(Material to process)

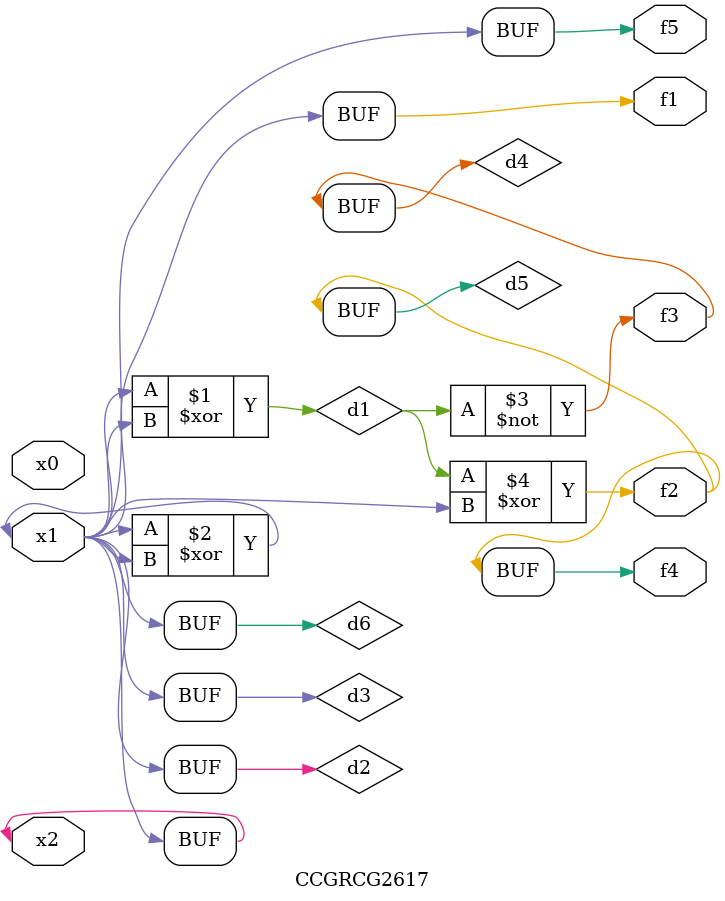
<source format=v>
module CCGRCG2617(
	input x0, x1, x2,
	output f1, f2, f3, f4, f5
);

	wire d1, d2, d3, d4, d5, d6;

	xor (d1, x1, x2);
	buf (d2, x1, x2);
	xor (d3, x1, x2);
	nor (d4, d1);
	xor (d5, d1, d2);
	buf (d6, d2, d3);
	assign f1 = d6;
	assign f2 = d5;
	assign f3 = d4;
	assign f4 = d5;
	assign f5 = d6;
endmodule

</source>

(End Material to process)

What you return must match the records line for line, with the pictures left out.

**Task answer:**
<source format=v>
module CCGRCG2617(
	input x0, x1, x2,
	output f1, f2, f3, f4, f5
);

	wire d1, d2, d3, d4, d5, d6;

	xor (d1, x1, x2);
	buf (d2, x1, x2);
	xor (d3, x1, x2);
	nor (d4, d1);
	xor (d5, d1, d2);
	buf (d6, d2, d3);
	assign f1 = d6;
	assign f2 = d5;
	assign f3 = d4;
	assign f4 = d5;
	assign f5 = d6;
endmodule

</source>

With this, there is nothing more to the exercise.